Lorong antara Poli Onkologi dan Poli Urologi di RSUP Ben Mboi itu sempit. Tapi siapa sangka, justru di sanalah ruang paling luas buat cerita, tawa, dan filosofi hidup yang entah bagaimana lebih menenangkan daripada nasihat dokter.
Hari itu, saya duduk menunggu antrean onkologi. Tiba-tiba dari arah kanan, muncul dua bapak-bapak. Satunya agak gendut, satunya lagi pakai pakaian dinas TNI. Mereka berdua duduk seperti sudah langganan, padahal baru kenal tadi pagi.
“Nama saya Yunus, dari Alor,” kata bapak tambun itu, dengan logat yang membuat kata “ginjal” terdengar lebih jenaka daripada menyeramkan.
Orang-orang memanggilnya Bigger Alor karena badannya besar, suaranya besar, dan hatinya lebih besar lagi.
“Sudah tiga kali saya operasi ginjal. Yang paling saya ingat itu operasi malam Natal. Dokter-dokter kayaknya buru-buru, mungkin mau misa malam,” katanya sambil ngakak, seolah yang ia ceritakan bukan operasi besar, tapi pengalaman nonton konser tahun baru.
Saya yang duduk di sebelah mereka hanya senyum-senyum di balik masker.
Bapak satunya, yang ternyata sedang antri di Poli Urologi juga, menimpali,
“Wah jangan-jangan nanti kita operasi pas orang tarik bendera. Orang lain tarik bendera, kita di rumah sakit ditarik batu ginjalnya.”
Ketawa pun pecah di lorong sempit itu. Sampai perawat yang lewat pun senyum-senyum, mungkin heran, ini lorong rumah sakit atau acara stand-up comedy.
Pak Yunus lalu cerita soal operasi ginjalnya yang ketiga. Katanya, waktu itu dia belum sadar penuh dari bius, tapi langsung bangun dan tanya,
“Sudah Natal kah, Suster?”
“Belum, Pak. Ini baru jam 11 malam,” jawab suster.
“Oh, berarti masih bisa doa malam terakhir sebelum batu ginjal saya resmi dikeluarkan.”
Yang bikin saya terharu adalah, mereka bercerita semuanya sambil tertawa. Seolah-olah sakit itu bukan musibah, tapi oleh-oleh dari hidup yang bisa dijadikan bahan ngobrol santai sambil ngopi.
Pak Yunus sempat menoleh ke arah saya, lalu berkata,
“Sakit ini, Bu, bukan untuk ditangisi. Tuhan taruh ini di pundak saya karena Dia tahu, saya bisa bawa sambil jalan saja. Hati yang gembira itu obat paling mujarab. Kalau badan rusak tapi hati tetap sehat, kita tetap bisa hidup panjang.”
Saya hanya bisa mengangguk. Lidah saya tercekat. Padahal niat awal mau curhat tentang hasil biopsi, eh malah dapat siraman rohani ala stand-up comedy dari dua bapak yang lebih lucu daripada acara TV mana pun.
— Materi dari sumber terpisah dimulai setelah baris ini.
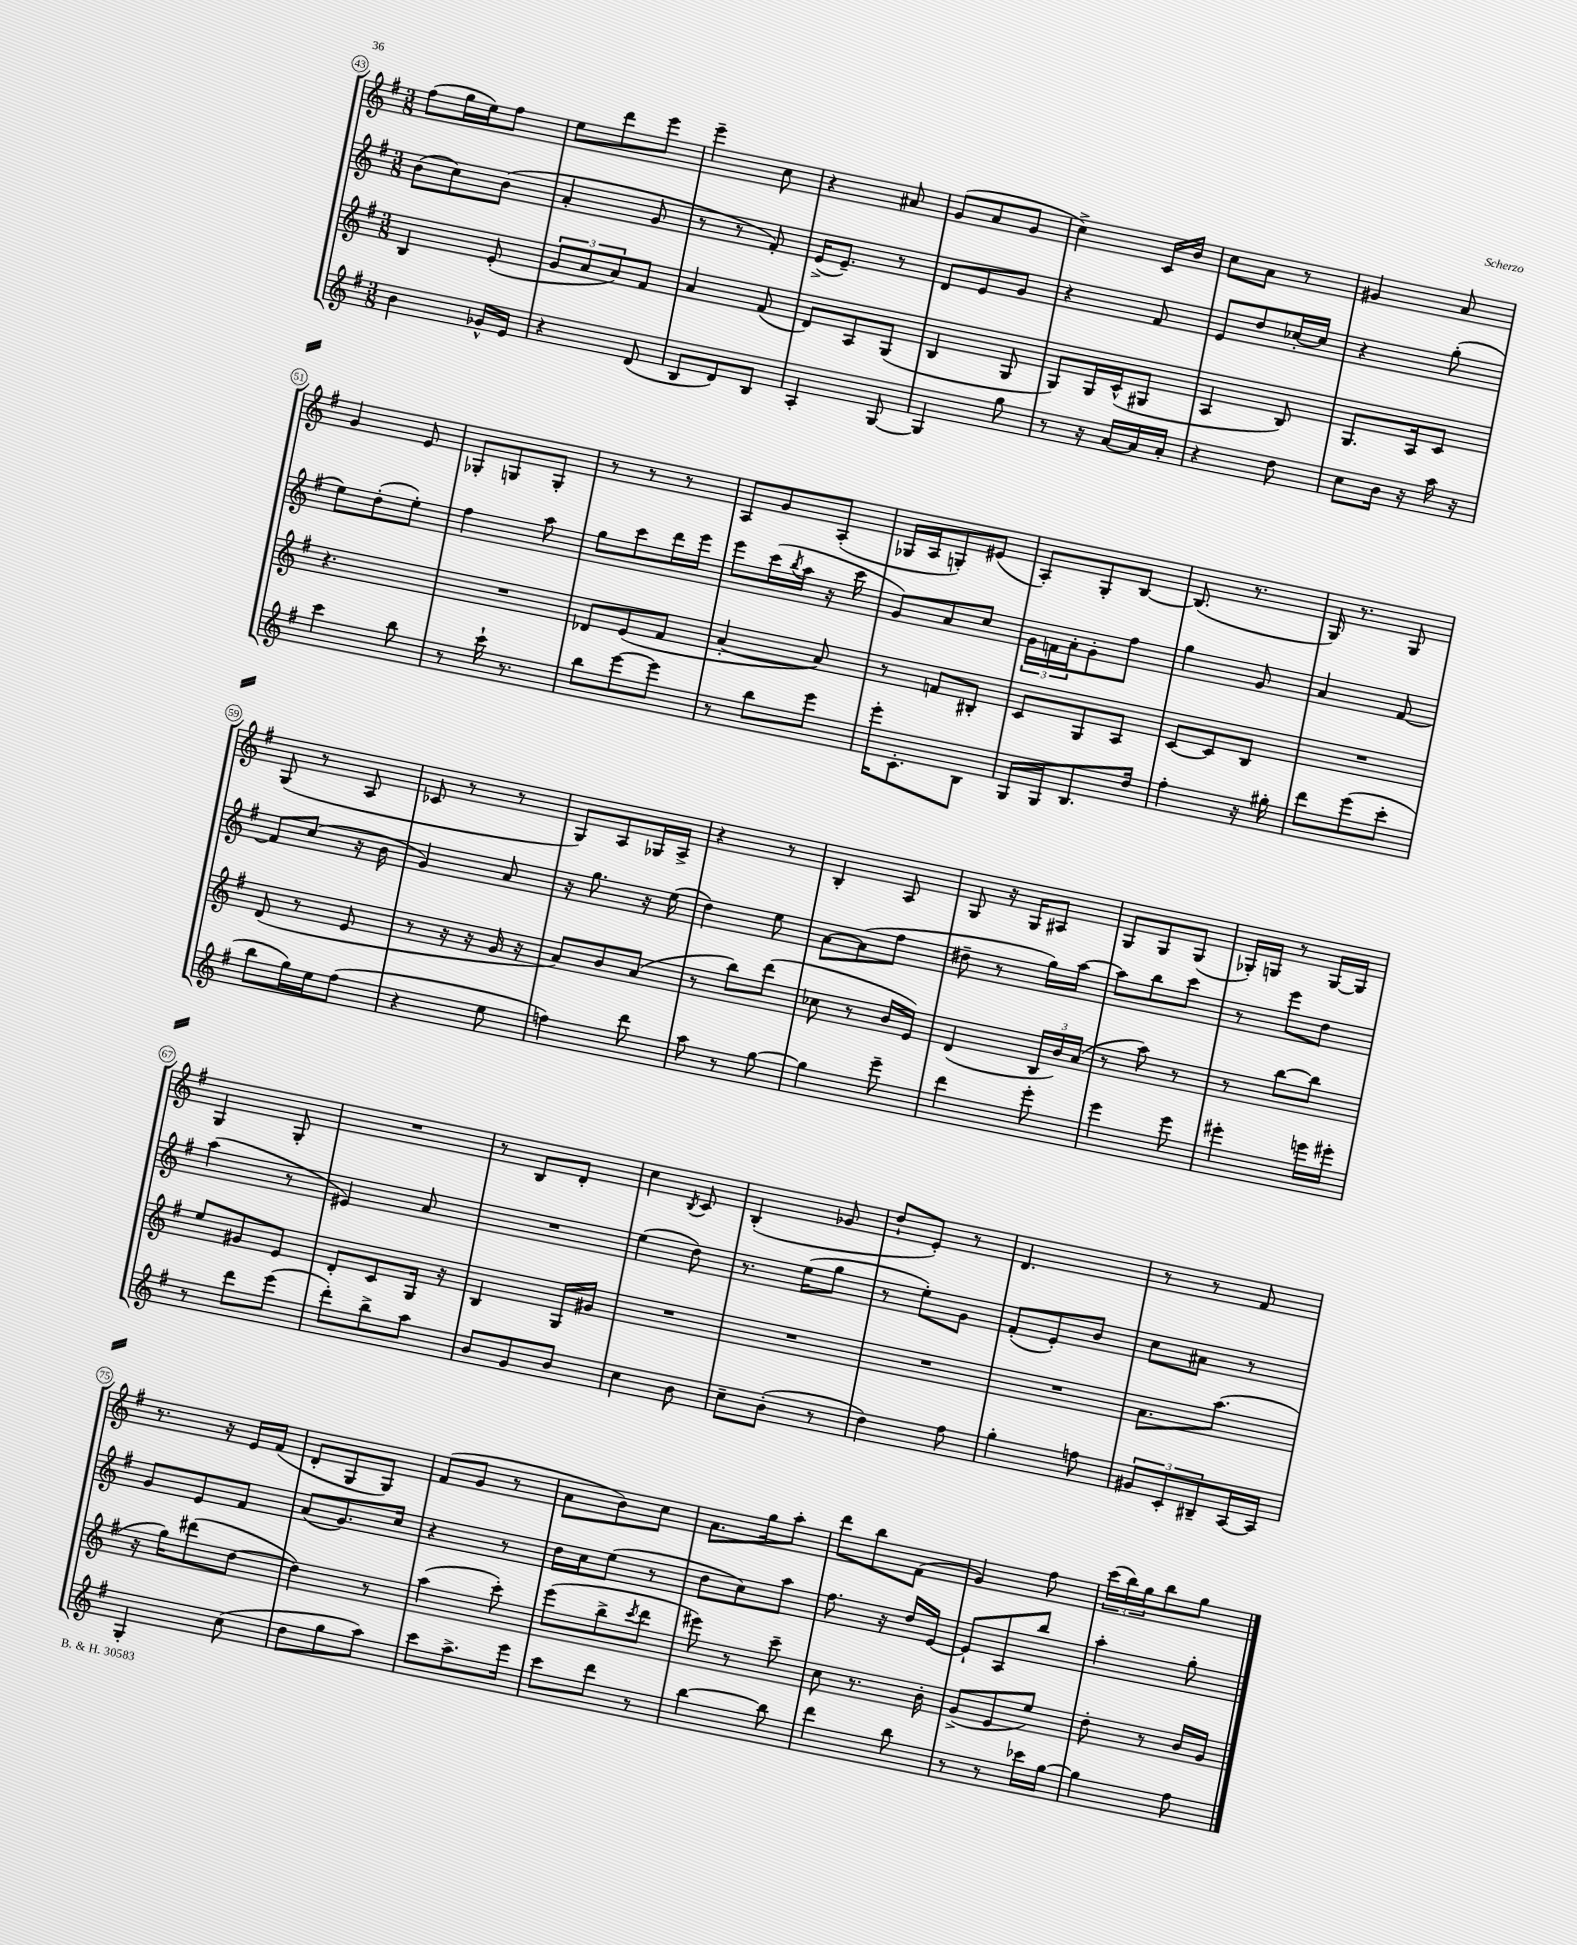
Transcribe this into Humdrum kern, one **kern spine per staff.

Lalu saya teringat kata-kata Marcus Aurelius, filsuf Stoik yang mungkin kalau hidup sekarang, bakal jadi teman nongkrong Pak Yunus:
“Don’t hope for a life without problems. Instead, pray for the strength to endure them with grace.”
Atau dalam bahasa Pak Yunus, yang jauh lebih membumi:
“Kalau Tuhan kasih ginjal rusak, ya kita benerin. Kalau nggak bisa dibenerin, ya kita ganti. Tapi tetap kita ketawa. Masa iya urus ginjal terus, senyum nggak?”
Di lorong sempit antara dua poli itu, saya belajar sesuatu yang tak tertulis di buku medis manapun: bahwa kadang obat terbaik bukan antibiotik atau analgesik, tapi cerita. Cerita yang lahir dari luka, dibungkus dengan tawa, dan dibagikan tanpa takut terlihat rapuh.
Dan saya pulang hari itu dengan dada yang lebih ringan. Bukan karena hasil Konsul dengan dokter membaik, tapi karena saya bertemu dengan Bigger Alor seorang bapak dari ujung timur negeri ini yang mengajarkan saya bahwa sakit bukan akhir dunia, melainkan jeda untuk mengukur seberapa kuat hati kita menertawakan hidup.
![]() |
Selfie ala Ibu2 |
Saya percaya, setiap rumah sakit punya wangi obat dan bunyi mesin. Tapi tidak semua rumah sakit punya lorong sempit yang dipenuhi tawa dua pasien. Dan saya bersyukur, hari itu saya duduk di lorong itu karena di sanalah saya menemukan obat yang tak bisa ditebus di apotek: hati yang gembira.